年金私物化の首相に支給引き上げの資格なし


 安倍は2日夜、内閣改造後の初閣議で「国難とも呼ぶべき少子高齢化」を政権の課題に掲げた。今になって突然、少子高齢化を「国難」に位置づけ、「生涯現役社会」「全世代型社会保障」を隠れ蓑に年金の支給開始を遅らせるとは悪辣だ。


 厚生年金の標準的な受給額は月額約22万円(夫婦2人の場合)。70歳まで5年間の損失は、単純計算で総額約1320万円に上る。その分を補うため、誰もが70歳まで働かされるなんて、冗談ではない。労働法制に詳しい法大名誉教授の五十嵐仁氏はこう言った。 


「過去15年の歴代政権は『100年安心』の年金制度を掲げ、第1次政権時代に安倍首相は『消えた年金』について『最後の1人まで支払う』と約束しました。ところが、第2次政権以降は3党合意の『社会保障と税の一体改革』を棚上げ、消費増税も2度先延ばし。年金財政の逼迫を長年放置した揚げ句、支給開始を遅らせる。その分を雇用延長で民間企業に肩代わりさせるとは、責任放棄も甚だしい。

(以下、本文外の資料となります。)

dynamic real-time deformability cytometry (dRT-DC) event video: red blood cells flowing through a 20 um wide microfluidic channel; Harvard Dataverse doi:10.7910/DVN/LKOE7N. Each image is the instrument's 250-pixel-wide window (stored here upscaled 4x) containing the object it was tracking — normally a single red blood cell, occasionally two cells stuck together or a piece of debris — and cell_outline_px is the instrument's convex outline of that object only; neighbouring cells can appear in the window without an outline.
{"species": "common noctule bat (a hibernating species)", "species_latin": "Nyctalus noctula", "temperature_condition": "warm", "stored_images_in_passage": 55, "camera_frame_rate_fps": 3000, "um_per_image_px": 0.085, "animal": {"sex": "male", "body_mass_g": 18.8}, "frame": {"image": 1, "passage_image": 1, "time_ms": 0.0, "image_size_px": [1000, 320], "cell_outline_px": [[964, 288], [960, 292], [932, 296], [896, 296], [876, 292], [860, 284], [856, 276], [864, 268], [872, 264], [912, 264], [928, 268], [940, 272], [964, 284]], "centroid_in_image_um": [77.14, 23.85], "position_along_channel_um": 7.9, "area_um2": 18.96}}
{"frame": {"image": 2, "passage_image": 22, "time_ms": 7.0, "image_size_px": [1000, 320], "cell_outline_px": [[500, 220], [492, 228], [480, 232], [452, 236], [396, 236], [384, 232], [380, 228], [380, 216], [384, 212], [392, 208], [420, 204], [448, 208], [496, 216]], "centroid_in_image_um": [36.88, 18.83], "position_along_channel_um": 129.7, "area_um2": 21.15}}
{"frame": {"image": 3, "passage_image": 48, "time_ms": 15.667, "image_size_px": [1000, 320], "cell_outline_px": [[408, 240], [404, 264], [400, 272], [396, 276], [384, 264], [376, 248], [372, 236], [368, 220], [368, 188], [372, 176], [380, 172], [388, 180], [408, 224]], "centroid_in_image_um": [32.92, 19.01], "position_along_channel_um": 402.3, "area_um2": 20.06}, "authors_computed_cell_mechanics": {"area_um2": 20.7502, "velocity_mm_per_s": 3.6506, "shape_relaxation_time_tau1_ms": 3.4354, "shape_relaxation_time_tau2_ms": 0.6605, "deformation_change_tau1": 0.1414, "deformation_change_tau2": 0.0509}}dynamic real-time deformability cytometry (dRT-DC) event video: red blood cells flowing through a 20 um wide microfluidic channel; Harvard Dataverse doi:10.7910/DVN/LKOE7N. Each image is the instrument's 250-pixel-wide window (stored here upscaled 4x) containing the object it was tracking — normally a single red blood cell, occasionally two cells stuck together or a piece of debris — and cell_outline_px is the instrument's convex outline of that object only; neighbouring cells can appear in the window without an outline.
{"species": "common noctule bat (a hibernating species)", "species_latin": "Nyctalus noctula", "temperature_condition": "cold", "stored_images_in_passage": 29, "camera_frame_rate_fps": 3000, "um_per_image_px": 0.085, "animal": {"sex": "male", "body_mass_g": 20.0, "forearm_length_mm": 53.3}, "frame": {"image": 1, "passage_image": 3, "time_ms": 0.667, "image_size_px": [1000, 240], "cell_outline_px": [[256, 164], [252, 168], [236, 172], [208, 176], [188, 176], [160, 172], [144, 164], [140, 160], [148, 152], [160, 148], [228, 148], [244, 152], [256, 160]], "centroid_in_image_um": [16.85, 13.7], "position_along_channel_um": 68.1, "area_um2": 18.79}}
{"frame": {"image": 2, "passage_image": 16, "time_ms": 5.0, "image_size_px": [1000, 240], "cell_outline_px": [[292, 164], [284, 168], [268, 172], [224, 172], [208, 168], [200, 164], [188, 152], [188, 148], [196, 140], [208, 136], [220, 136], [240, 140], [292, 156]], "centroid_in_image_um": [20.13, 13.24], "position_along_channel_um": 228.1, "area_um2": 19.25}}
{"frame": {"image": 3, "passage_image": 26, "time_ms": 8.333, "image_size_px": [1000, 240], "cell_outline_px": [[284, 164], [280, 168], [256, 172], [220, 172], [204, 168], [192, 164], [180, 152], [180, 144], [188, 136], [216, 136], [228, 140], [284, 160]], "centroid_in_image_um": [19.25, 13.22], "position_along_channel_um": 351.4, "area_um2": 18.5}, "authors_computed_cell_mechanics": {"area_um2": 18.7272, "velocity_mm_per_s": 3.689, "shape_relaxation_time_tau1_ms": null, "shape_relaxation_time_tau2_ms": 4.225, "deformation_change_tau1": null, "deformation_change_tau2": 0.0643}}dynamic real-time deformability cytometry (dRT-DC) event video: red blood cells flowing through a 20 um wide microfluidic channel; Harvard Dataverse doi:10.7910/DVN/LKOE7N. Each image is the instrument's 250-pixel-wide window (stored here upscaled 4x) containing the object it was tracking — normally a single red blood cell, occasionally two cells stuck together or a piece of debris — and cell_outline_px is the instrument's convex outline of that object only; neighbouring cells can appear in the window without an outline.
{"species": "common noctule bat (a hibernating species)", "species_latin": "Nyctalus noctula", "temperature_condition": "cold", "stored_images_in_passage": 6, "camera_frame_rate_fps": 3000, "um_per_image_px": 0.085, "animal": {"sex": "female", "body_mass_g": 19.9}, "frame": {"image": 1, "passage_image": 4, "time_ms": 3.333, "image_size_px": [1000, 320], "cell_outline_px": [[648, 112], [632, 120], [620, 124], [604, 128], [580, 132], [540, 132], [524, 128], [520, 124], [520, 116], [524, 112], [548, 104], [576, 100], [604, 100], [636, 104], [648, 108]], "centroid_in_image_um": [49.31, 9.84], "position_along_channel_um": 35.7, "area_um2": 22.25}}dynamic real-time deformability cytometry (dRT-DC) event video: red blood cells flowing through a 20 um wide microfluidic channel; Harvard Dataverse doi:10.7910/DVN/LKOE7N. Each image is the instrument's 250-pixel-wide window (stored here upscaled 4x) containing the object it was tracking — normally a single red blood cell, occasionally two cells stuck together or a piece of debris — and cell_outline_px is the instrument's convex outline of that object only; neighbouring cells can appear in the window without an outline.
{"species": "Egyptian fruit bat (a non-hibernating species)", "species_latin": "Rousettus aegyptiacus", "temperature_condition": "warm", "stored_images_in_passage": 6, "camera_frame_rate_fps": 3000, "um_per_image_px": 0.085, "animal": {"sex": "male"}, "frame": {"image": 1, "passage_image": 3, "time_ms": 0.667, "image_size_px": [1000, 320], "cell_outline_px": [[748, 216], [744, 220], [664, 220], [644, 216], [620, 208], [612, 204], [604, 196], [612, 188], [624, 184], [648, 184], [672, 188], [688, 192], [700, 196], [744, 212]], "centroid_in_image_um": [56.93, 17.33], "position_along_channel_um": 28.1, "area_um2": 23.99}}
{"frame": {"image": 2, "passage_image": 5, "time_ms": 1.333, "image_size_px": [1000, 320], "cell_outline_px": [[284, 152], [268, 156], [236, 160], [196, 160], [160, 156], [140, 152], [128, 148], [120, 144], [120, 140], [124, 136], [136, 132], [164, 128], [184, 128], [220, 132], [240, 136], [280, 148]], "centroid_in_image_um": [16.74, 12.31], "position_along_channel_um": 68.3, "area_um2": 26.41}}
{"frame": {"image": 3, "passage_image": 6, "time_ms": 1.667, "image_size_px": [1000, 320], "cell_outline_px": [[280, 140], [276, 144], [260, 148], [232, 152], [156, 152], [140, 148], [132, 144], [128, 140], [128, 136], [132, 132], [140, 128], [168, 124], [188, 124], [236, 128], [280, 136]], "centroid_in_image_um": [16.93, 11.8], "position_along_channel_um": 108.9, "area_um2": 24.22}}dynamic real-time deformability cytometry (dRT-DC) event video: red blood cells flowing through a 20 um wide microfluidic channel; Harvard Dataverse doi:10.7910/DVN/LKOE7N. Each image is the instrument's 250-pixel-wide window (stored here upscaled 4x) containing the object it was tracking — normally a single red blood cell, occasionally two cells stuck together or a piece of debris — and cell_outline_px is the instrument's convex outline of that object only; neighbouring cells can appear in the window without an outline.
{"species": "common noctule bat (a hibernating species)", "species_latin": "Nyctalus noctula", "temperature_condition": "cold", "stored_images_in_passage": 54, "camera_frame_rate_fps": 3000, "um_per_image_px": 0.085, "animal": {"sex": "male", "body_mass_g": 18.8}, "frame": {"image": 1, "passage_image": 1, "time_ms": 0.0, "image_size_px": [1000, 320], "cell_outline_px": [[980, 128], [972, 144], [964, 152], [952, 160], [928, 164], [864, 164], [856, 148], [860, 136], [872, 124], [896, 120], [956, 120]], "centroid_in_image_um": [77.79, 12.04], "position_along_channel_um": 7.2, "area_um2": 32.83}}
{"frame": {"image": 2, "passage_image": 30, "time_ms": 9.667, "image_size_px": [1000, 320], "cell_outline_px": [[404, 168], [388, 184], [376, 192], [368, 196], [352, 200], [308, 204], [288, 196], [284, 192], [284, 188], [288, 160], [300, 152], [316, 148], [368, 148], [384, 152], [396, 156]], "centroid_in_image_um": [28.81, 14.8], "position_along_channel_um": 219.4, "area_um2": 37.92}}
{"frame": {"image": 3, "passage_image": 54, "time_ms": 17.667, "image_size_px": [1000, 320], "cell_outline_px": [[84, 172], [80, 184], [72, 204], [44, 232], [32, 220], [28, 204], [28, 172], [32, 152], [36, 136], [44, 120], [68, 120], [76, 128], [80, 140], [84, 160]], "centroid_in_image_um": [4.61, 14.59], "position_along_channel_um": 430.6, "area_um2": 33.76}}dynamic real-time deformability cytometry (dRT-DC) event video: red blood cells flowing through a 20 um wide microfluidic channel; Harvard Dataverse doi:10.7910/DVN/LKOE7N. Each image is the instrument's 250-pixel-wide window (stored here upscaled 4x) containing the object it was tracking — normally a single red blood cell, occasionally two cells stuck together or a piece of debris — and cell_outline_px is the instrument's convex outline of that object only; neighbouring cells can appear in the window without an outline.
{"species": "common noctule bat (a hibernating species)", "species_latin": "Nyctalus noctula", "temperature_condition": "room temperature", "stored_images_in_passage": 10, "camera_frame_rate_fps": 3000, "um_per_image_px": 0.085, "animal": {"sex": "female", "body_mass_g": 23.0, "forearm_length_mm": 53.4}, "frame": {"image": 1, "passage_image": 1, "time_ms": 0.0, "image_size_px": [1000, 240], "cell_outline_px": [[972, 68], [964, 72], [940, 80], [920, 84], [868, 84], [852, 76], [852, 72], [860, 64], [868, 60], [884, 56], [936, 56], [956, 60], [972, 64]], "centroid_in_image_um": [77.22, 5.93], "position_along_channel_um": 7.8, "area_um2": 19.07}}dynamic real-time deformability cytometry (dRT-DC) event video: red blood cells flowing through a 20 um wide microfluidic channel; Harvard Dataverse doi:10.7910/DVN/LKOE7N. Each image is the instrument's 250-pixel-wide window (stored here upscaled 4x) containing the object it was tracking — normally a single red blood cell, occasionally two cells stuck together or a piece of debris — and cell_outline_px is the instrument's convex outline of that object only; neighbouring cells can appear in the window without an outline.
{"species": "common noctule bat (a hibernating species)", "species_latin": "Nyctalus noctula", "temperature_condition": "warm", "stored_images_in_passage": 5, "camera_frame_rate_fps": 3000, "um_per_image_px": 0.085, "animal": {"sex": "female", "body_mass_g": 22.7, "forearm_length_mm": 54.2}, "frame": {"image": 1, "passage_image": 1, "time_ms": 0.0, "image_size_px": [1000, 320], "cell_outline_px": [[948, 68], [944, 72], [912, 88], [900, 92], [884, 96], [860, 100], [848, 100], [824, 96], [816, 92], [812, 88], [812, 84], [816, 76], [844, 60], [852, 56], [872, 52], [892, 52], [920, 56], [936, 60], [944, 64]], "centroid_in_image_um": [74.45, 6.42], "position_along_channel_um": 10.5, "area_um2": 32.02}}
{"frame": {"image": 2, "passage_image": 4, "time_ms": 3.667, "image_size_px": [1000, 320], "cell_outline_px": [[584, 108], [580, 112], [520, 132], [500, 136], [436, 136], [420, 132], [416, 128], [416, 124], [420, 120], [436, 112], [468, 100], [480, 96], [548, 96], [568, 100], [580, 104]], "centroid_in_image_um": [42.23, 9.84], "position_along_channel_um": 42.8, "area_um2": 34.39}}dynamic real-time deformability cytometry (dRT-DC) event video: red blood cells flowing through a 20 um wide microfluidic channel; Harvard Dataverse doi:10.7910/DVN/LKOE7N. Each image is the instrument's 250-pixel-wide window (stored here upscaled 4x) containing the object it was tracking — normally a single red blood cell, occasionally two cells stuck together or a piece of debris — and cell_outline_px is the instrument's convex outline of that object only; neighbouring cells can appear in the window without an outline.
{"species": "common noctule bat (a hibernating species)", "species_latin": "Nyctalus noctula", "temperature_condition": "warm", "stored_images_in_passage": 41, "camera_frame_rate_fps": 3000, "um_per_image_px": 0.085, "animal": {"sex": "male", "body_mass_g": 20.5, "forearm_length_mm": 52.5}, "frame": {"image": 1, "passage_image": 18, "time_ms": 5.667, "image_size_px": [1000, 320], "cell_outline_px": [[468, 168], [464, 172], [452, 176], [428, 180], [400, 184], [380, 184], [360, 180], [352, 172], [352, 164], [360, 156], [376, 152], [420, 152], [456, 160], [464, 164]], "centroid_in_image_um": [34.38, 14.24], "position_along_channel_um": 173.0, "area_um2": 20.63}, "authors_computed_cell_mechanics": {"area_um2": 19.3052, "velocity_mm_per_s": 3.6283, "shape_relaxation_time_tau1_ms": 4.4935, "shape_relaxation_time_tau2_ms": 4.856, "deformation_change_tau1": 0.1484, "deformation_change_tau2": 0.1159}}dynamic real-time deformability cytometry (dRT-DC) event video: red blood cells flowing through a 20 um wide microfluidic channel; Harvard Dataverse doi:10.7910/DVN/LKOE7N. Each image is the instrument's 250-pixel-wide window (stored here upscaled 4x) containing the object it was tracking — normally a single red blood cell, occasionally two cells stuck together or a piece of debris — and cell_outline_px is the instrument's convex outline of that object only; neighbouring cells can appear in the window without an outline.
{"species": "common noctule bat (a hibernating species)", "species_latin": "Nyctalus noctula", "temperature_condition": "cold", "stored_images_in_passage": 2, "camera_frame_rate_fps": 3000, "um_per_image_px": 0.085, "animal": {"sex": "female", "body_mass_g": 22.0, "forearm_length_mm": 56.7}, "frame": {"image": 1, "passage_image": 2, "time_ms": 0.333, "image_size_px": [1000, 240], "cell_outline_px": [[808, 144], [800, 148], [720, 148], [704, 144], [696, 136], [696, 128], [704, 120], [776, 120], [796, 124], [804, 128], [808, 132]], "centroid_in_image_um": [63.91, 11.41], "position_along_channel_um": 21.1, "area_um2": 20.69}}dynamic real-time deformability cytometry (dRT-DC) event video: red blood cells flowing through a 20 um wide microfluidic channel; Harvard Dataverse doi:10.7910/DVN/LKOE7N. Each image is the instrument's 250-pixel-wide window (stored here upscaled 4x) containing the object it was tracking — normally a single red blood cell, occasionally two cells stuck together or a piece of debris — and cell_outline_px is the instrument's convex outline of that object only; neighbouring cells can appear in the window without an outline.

安倍首相は、未来投資会議の関係閣僚に盟友や“茶坊主”を寄せ集め、“やっている感”のアピールに余念がありませんが、ダマされてはいけません」


 安倍の「死ぬまで働け」宣言は年金財政をメタメタにした末のとてつもない最後っ屁なのだ。


■AIや外国人と雇用を奪い合う過酷な競争


 雇用延長といっても、その給与は現役時代の半分から3分の1程度が実情だが、年金は給与所得を理由にカット。それでも同じ職場にいられればマシな方で、子会社の食堂の店長など従来のキャリア度外視の職場に回される人もいる。


 現場責任者にとっても、70歳近い部下は扱いづらいし、使われる身のベテラン側もかつての部下の指示に唯々諾々とは従いにくい。「死ぬまで働け」社会は世代間対立によって、これまで以上に職場がギクシャクしかねない。


 さらに追い打ちをかけるのが、安倍政権が推し進めるAI(人工知能)化と、外国人雇用受け入れ拡大への大転換である。


 きのうの未来投資会議で、安倍は「第4次産業革命」として「人工知能やロボットなどの推進」も成長戦略の柱に掲げた。また最近は、原則認めてこなかった単純労働に門戸を開き、外国人労働者を受け入れ、25年までに50万人の就労を目指している。経済ジャーナリストの荻原博子氏はこう言う。


「70歳まで働こうにも、この先はAIやロボットに仕事を奪われ、50万人の外国人労働者と雇用を競い合うのです。外国人にすれば日本の給料は高給ですから、多少過酷な仕事でも喜んで就く。そうなると、激しい給料値下げ競争にさらされる危険性もあります。元気な高齢者が意欲を持って働けるのは『働きがい』があればこそ。安倍政権の政策だと、70歳まで年金が受け取れないから『嫌々働かされる』社会になってしまう。安倍政権にすれば『安い労働力の確保』と『年金財政の破綻回避』の一石二鳥ですが、65歳での年金受給をアテにしてきた働き盛り世代にすれば、踏んだり蹴ったりです」


■低賃金の過酷な老後を強いられる


 そもそも安倍は「死ぬまで働け」社会を国民に押しつけるなら、アベノミクスの失政をわび、内閣総辞職がスジだ。


 異次元緩和のマイナス金利政策の副作用で厚生年金基金の運用は行き詰まり、解散や代行返上が相次いでいる。それでも安倍は年金積立金の株式運用比率を拡大し、昨年度末までに時価総額ベースで40兆円もの年金積立金を“鉄火場”にジャンジャンつぎ込んできた。


「安倍首相の振る舞いは、虎の子の老後資金の私物化です。年金積立金を株価維持策に流用し、支持率キープの材料に使ってきた首相に、年金の受給開始を遅らせる資格はありません」(荻原博子氏=前出)


 時の政府が「年金を払えないから、70歳まで働け」との姿勢を示せば、日本以外の国なら確実に暴動が起きる。実際にロシアでは今年、男性の年金支給開始年齢を60歳から65歳、女性は55歳から63歳に引き上げる案に国民は猛反発。各地で大規模デモが頻発し、「プーチンは泥棒だ」「皇帝のように追放しよう」と激しいシュプレヒコールが沸きあがった。


 ついには地方の年金事務所に爆発物が投げ込まれるテロ行為まで発生。約70%と圧倒的高水準を誇ったプーチン大統領の支持率も10ポイント以上も急落したのだ。


 ロシアを見習えとは言わないが、ああ、なんと、日本人は安倍暴政におとなしいことか。まるで羊のようである。


「内閣支持率を年代別で見ると、すでに年金を受給している60代以上の“アベ離れ”は進んでいますが、40~50代は依然、支持率が高い。年頃の子どもを抱えて会社人生も長くなった、この世代こそ『死ぬまで働け社会』で最も割を食うのです。この働き盛り世代が、安倍政権にもっと異議を申し立てなければ、いいように痛めつけられるだけです」(五十嵐仁氏=前出)


「人生100年、死ぬまで働け社会」を生き延びられるのは、安倍のように資産に恵まれたホンの一握りだけ。大半の人は70歳まで現役時代の半分以下の給与で過酷な生活をしのぐ必要に迫られる。そんな社会を本気で受け入れるのか。働き盛りの国民は考え時だ。